Exercise prompt -
All of the records below must be reproduced exactly, minus any pictures.

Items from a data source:
·····

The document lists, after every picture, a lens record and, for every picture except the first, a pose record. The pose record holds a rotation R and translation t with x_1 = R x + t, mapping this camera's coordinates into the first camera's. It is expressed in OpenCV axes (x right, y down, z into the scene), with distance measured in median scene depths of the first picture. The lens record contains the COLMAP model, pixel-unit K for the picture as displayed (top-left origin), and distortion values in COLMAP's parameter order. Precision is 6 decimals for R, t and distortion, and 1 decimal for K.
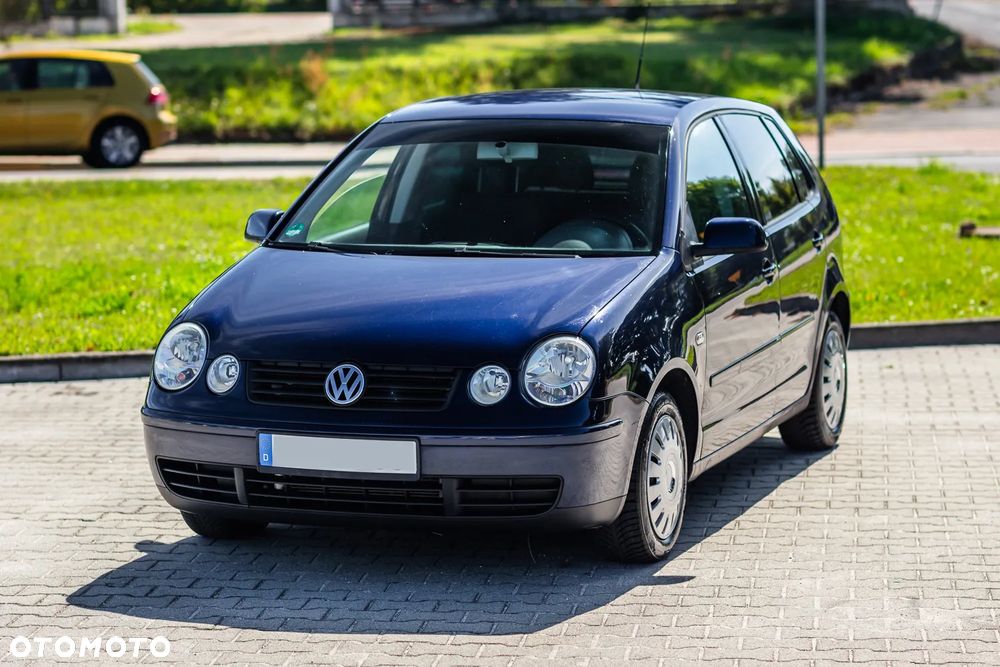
lens RADIAL K [[3047.3, 0, 540.3], [0, 3047.3, 332.6], [0, 0, 1]] dist [0.127860, -1.537436]
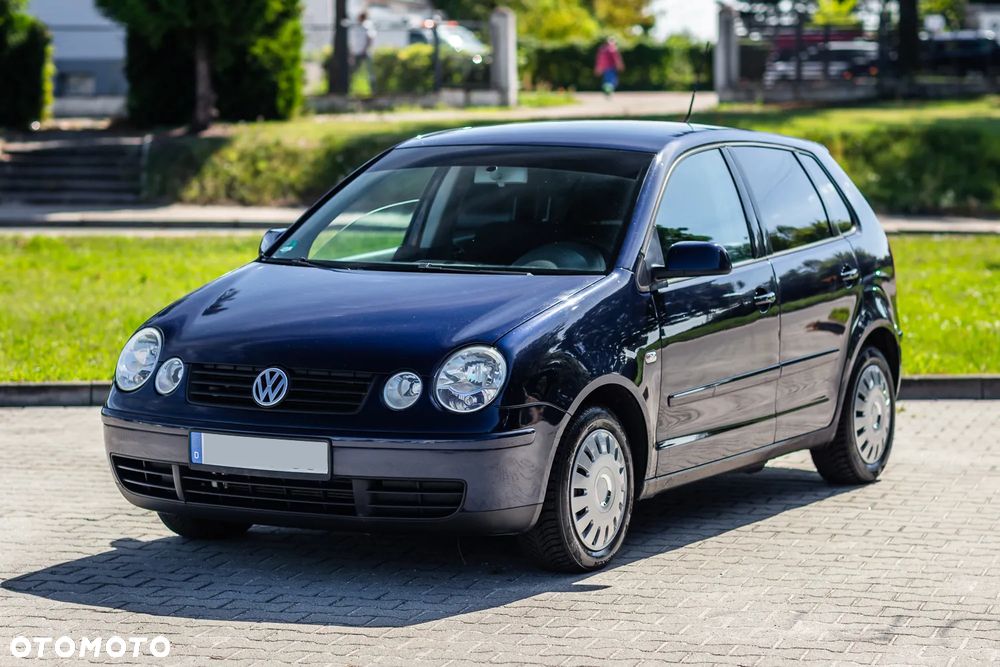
lens RADIAL K [[3047.3, 0, 540.3], [0, 3047.3, 332.6], [0, 0, 1]] dist [0.127860, -1.537436]
pose [[0.986446, 0.023154, -0.162442, 0.189231], [-0.027853, 0.999255, -0.026711, 0.022873], [0.161702, 0.030873, 0.986357, -0.013320]]
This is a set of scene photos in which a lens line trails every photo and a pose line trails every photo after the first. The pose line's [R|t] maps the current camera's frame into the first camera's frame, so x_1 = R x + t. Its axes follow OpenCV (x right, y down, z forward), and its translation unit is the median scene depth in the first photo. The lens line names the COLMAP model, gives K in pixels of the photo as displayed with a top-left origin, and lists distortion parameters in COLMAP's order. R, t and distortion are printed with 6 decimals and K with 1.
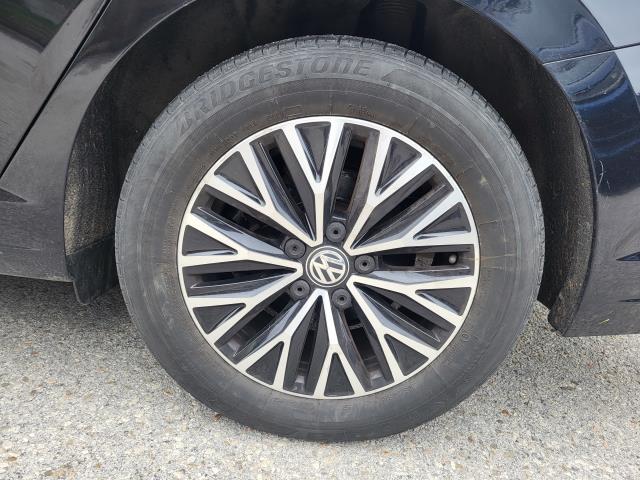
lens RADIAL K [[483.6, 0, 321.7], [0, 483.6, 237.7], [0, 0, 1]] dist [0.069434, -0.052413]
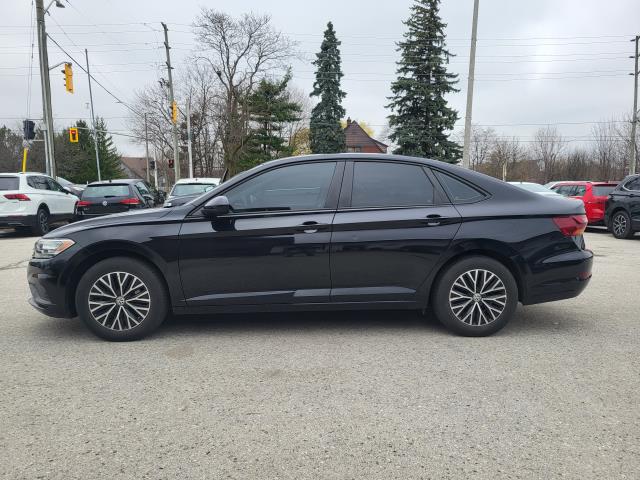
lens RADIAL K [[486.7, 0, 320.7], [0, 486.7, 242.9], [0, 0, 1]] dist [0.045380, -0.009465]
pose [[0.988739, -0.137251, 0.059642, -1.919029], [0.146550, 0.968731, -0.200207, 0.304741], [-0.030298, 0.206693, 0.977937, -4.276659]]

·····

Answer below -
The document lists, after every picture, a lens record and, for every picture except the first, a pose record. The pose record holds a rotation R and translation t with x_1 = R x + t, mapping this camera's coordinates into the first camera's. It is expressed in OpenCV axes (x right, y down, z into the scene), with distance measured in median scene depths of the first picture. The lens record contains the COLMAP model, pixel-unit K for the picture as displayed (top-left origin), and distortion values in COLMAP's parameter order. Precision is 6 decimals for R, t and distortion, and 1 decimal for K.
lens RADIAL K [[3047.3, 0, 540.3], [0, 3047.3, 332.6], [0, 0, 1]] dist [0.127860, -1.537436]
lens RADIAL K [[3047.3, 0, 540.3], [0, 3047.3, 332.6], [0, 0, 1]] dist [0.127860, -1.537436]
pose [[0.986446, 0.023154, -0.162442, 0.189231], [-0.027853, 0.999255, -0.026711, 0.022873], [0.161702, 0.030873, 0.986357, -0.013320]]
This is a set of scene photos in which a lens line trails every photo and a pose line trails every photo after the first. The pose line's [R|t] maps the current camera's frame into the first camera's frame, so x_1 = R x + t. Its axes follow OpenCV (x right, y down, z forward), and its translation unit is the median scene depth in the first photo. The lens line names the COLMAP model, gives K in pixels of the photo as displayed with a top-left origin, and lists distortion parameters in COLMAP's order. R, t and distortion are printed with 6 decimals and K with 1.
lens RADIAL K [[483.6, 0, 321.7], [0, 483.6, 237.7], [0, 0, 1]] dist [0.069434, -0.052413]
lens RADIAL K [[486.7, 0, 320.7], [0, 486.7, 242.9], [0, 0, 1]] dist [0.045380, -0.009465]
pose [[0.988739, -0.137251, 0.059642, -1.919029], [0.146550, 0.968731, -0.200207, 0.304741], [-0.030298, 0.206693, 0.977937, -4.276659]]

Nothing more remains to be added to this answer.